■ What the task requires: Retype the text of every row below line for line, without changing anything, and leave the pictures out.

■ Given entries:
----

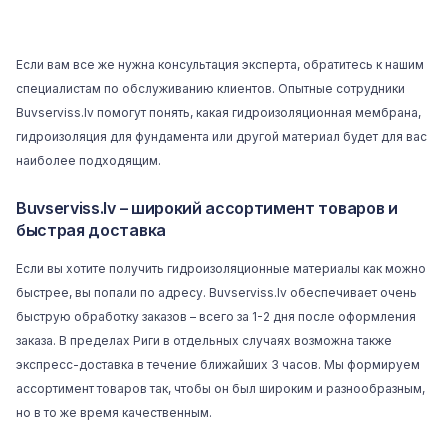
Если вам все же нужна консультация эксперта, обратитесь к нашим
специалистам по обслуживанию клиентов. Опытные сотрудники
Buvserviss.lv помогут понять, какая гидроизоляционная мембрана,
гидроизоляция для фундамента или другой материал будет для вас
наиболее подходящим.
Buvserviss.lv – широкий ассортимент товаров и
быстрая доставка
Если вы хотите получить гидроизоляционные материалы как можно
быстрее, вы попали по адресу. Buvserviss.lv обеспечивает очень
быструю обработку заказов – всего за 1-2 дня после оформления
заказа. В пределах Риги в отдельных случаях возможна также
экспресс-доставка в течение ближайших 3 часов. Мы формируем
ассортимент товаров так, чтобы он был широким и разнообразным,
но в то же время качественным.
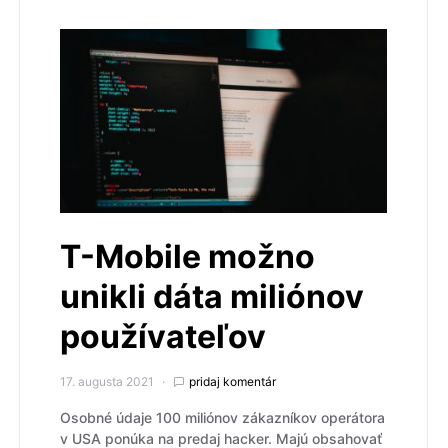
T-Mobile možno
unikli dáta miliónov
používateľov
17. augusta 2021
pridaj komentár
Osobné údaje 100 miliónov zákazníkov operátora
v USA ponúka na predaj hacker. Majú obsahovať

----

■ Final answer:
Если вам все же нужна консультация эксперта, обратитесь к нашим
специалистам по обслуживанию клиентов. Опытные сотрудники
Buvserviss.lv помогут понять, какая гидроизоляционная мембрана,
гидроизоляция для фундамента или другой материал будет для вас
наиболее подходящим.
Buvserviss.lv – широкий ассортимент товаров и
быстрая доставка
Если вы хотите получить гидроизоляционные материалы как можно
быстрее, вы попали по адресу. Buvserviss.lv обеспечивает очень
быструю обработку заказов – всего за 1-2 дня после оформления
заказа. В пределах Риги в отдельных случаях возможна также
экспресс-доставка в течение ближайших 3 часов. Мы формируем
ассортимент товаров так, чтобы он был широким и разнообразным,
но в то же время качественным.
T-Mobile možno
unikli dáta miliónov
používateľov
17. augusta 2021
pridaj komentár
Osobné údaje 100 miliónov zákazníkov operátora
v USA ponúka na predaj hacker. Majú obsahovať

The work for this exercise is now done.